I must have read the parable of the Ten Virgins dozens of times with little comprehension of the meaning. In Matthew 25, Jesus explains that ten virgins waited on the Bridegroom who, under Jewish tradition, returns “like a thief in the night” to lead the wedding party to the nuptials. Five are wise and five are foolish.
Since the number five is the Hebrew number for grace (think feeding of the 5000) it follows that the Age of Grace drags on in the perception of the foolish virgins, and they fall asleep. Jesus chided His disciples for falling asleep in Gethsemane. “Could ye not watch with me one hour?” There is a connection between faithfulness and vigilance, even expectation. John the Baptist touched on this when he said he was not the Bridegroom but rejoiced to see the coming day.
One day, frustrated at my lack of understanding of this parable, I heard the Lord say, “The key to this parable us is not the oil — it’s the Light.”
The truth of this became manifest to me as I saw another scripture in this new light : “The night cometh when no man can work.”
The Last Days are characterized by a great outpouring of the Holy Spirit at the same time as the “beginning of sorrows” dawns on humankind. Virgins are idiomatically synonymous with redeemed believers, those set apart, their focus on Christ and His imminent return. This is different from the Second Coming. The ingathering is performed in stealth, and believers are told to expect the Harpazo or “rapture” at any moment, hence the “thief in the night” comparison. At a single moment in time, people are taken up, much as Elijah was translated and did not see death. There were actually many raptures or translations in the Bible. The people taken, described in Matthew 24, are living in different time zones, demonstrating Christ’s knowledge of the Earth as spherical and the time differences across the planet. The Event catches away women at the morning’s work of grinding at a mill; men sleeping; other men doing farm work. The dead in Christ will rise first, Paul tells us, “then we who are alive and remain shall be caught up together with Christ.”
Five virgins stayed focused and vigilant, living in expectation. The other five slept, spiritually speaking, obsessed with worldly pursuits. When the shout came, the foolish realized their lamps had gone out. They wanted light from their sisters, but this parable underscored an Old Testament truth. We must each get our own manna each day.
We are passing from the Age of the Light of God’s Grace to the Time if Trouble, a period of darkness. The Light we carry into this dark time is based on how we spent our time in the period of grace. We can only carry the Light we have received. I count myself as one who returned to the Lord in the nick of time.

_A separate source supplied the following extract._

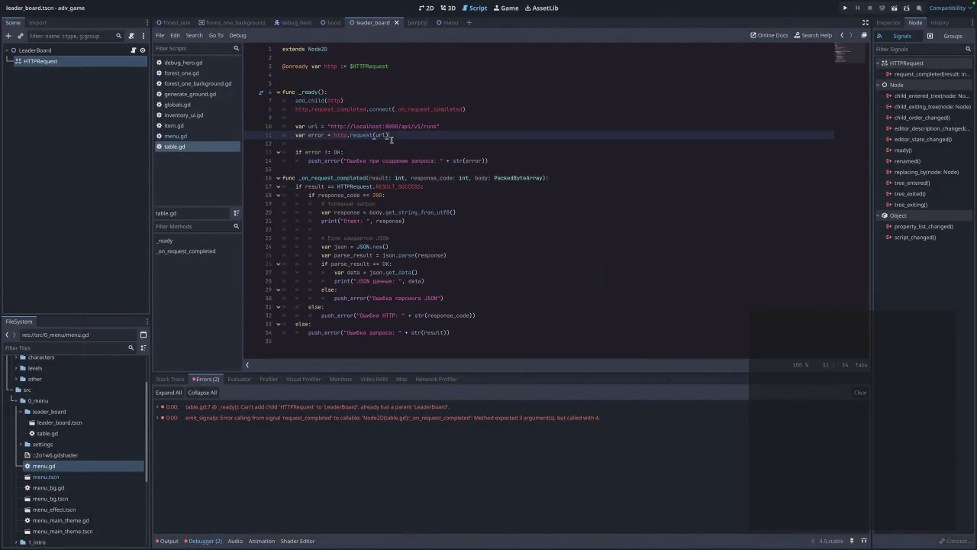
pyautogui.keyDown('shift'); pyautogui.click(364, 101); pyautogui.keyUp('shift')
pyautogui.moveTo(359, 126); pyautogui.dragTo(339, 101)
pyautogui.click(338, 100)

Until September 2016, I lived for myself. My Light was all but extinguished. I made my own way. I was my own god.
“Seek the Lord while He may be found. Call upon Him while He is near.” There is coming a famine of God’s word. Walmart bookshelves are full of every book — except the Bible. The Age of Grace is coming to a close. The world will soon know just how much evil was held at Bay by the power of the Holy Spirit in the Time before the Time of Trouble.